Selain itu, Kapolres Manggarai AKBP Hendri Syaputra menyoroti polarisasi masyarakat akibat isu geothermal, yang terbagi dalam kelompok pendukung, penolak, dan netral, bahkan ada yang berpindah posisi, memicu kecurigaan.
Ia mencatat telah terjadi 21 aksi demonstrasi yang menguras energi aparat dan memengaruhi stabilitas sosial. Meski begitu, pendekatan represif tidak diambil. Polres lebih mendorong dialog berbasis kearifan lokal. Namun, jika dialog tak membuahkan hasil, aparat tetap berkewajiban menjaga kondusivitas wilayah demi keamanan bersama. “Jika dialog gagal, negara harus hadir. Tugas kami menjaga keamanan agar Manggarai tetap kondusif.
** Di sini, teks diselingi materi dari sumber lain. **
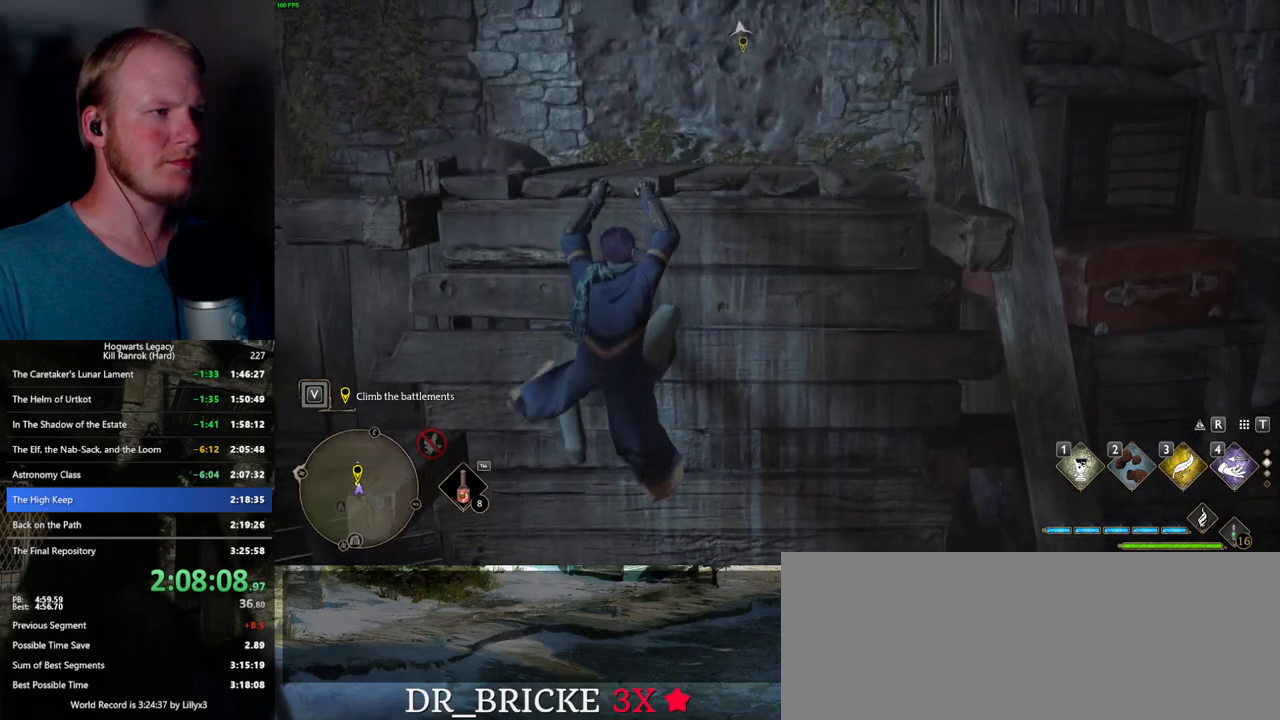
{"keys": ["t", "w"], "mouse": [], "events": [[350, "t", "down"]]}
Kami tidak memihak siapa pun, tapi wajib menjamin masyarakat hidup damai,” tegasnya.
Pater Simon Tukan dari JPIC SVD Ruteng menegaskan bahwa pendampingan terhadap masyarakat penolak geothermal dilakukan karena adanya indikasi pelanggaran HAM, seperti pemaksaan kehendak, kriminalisasi warga, dan ancaman terhadap hak masyarakat adat. Ia menekankan bahwa pendampingan ini bukan sikap partisan, melainkan bagian dari tanggung jawab moral untuk melindungi hak-hak komunitas lokal yang terdampak.
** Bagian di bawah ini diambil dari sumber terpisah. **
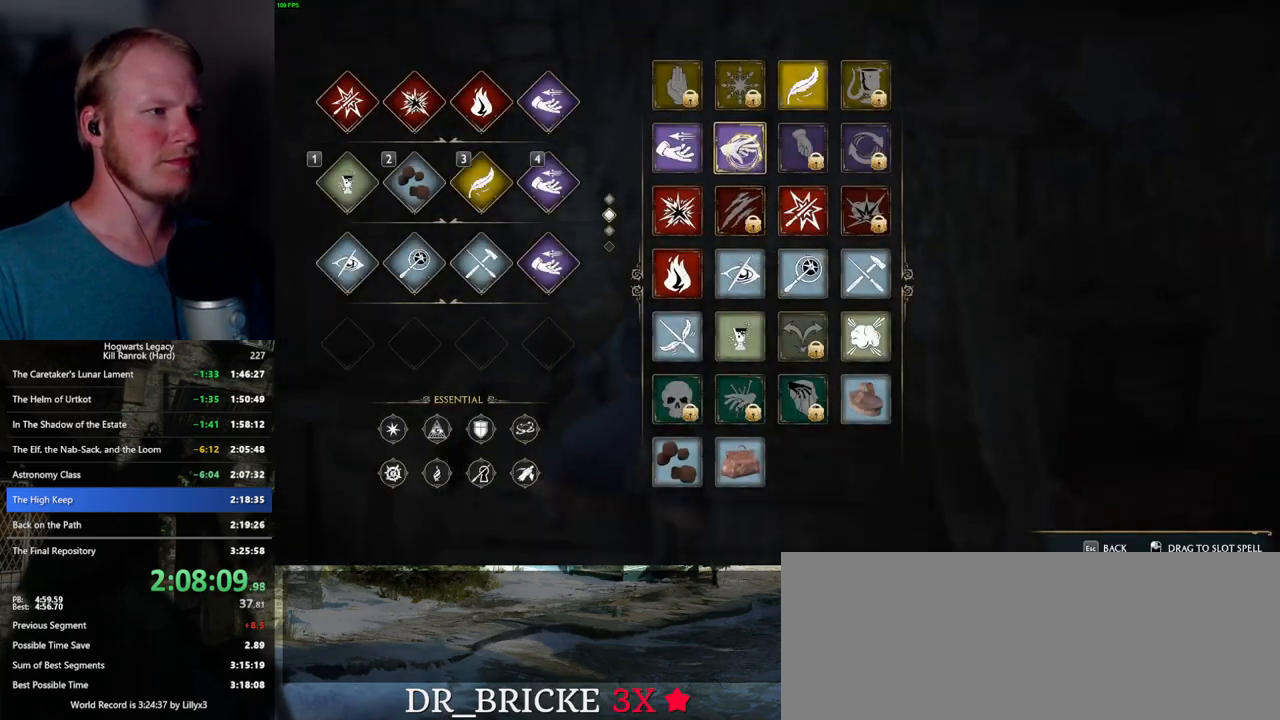
{"keys": [], "mouse": ["left"], "events": []}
Ia juga mengingatkan bahwa bumi adalah “rumah bersama” yang harus dirawat, bukan dieksploitasi. Menurutnya, geothermal berpotensi menimbulkan dampak serius, mulai dari pencemaran air oleh arsenik dan boron, gempa minor, penurunan tanah, konflik sosial, hingga hilangnya kearifan lokal. “Memanfaatkan alam sambil meninggalkan penderitaan adalah dosa ekologis,” ujarnya tegas.
Selain itu, Tony Widiatmoro dari PLN Pusat menegaskan bahwa geothermal bukan tambang dan prosesnya ramah lingkungan karena penggunaan lahan minimal dan debit air terkontrol. Ia juga memastikan bahwa proyek ini memenuhi standar keselamatan serta melibatkan masyarakat dalam prosesnya secara transparan.
Dijelaskannya, Flores telah dikenal sebagai wilayah potensial panas bumi sejak 1970-an, mulai dari Mataloko hingga Ulumbu. Ia menegaskan bahwa geothermal berbeda dengan tambang, karena hanya memerlukan lahan kecil—sekitar 1,5 hektar untuk 11 sumur—dan tidak menggunakan bahan berbahaya, melainkan uap air. Mengenai kasus lumpur panas di Mataloko, ia meluruskan bahwa itu akibat penggunaan rig lama yang tidak memadai. Tony juga menekankan pentingnya riset ilmiah yang objektif dalam menilai dampak geothermal, mengingat di beberapa tempat, seperti Palu dan negara lain, air panas bumi bahkan dimanfaatkan untuk konsumsi dan wisata kesehatan.
Sebagai refleksi filosofis penutup, Maksimilianus Jemali dari Unika Santu Paulus Ruteng menekankan bahwa pembangunan tidak boleh hanya dilihat sebagai proyek teknis, melainkan harus menjaga keseimbangan antara manusia dan alam sebagai bagian dari jaring kehidupan. Ia mendorong penghidupan kembali musyawarah adat lonto leok sebagai ruang dialog setara, serta pengakuan terhadap peran denang sebagai pengelola tanah adat yang bukan sekadar aset ekonomi, melainkan simbol identitas dan warisan leluhur. Ia juga mengkritik orientasi pembangunan yang hanya mengejar keuntungan materi, dan menegaskan pentingnya kapital sosial, budaya, dan simbolik. Sebagai inti refleksinya, ia menekankan konsep hambor yang merupakan harmoni sebagai arah utama pembangunan di Manggarai.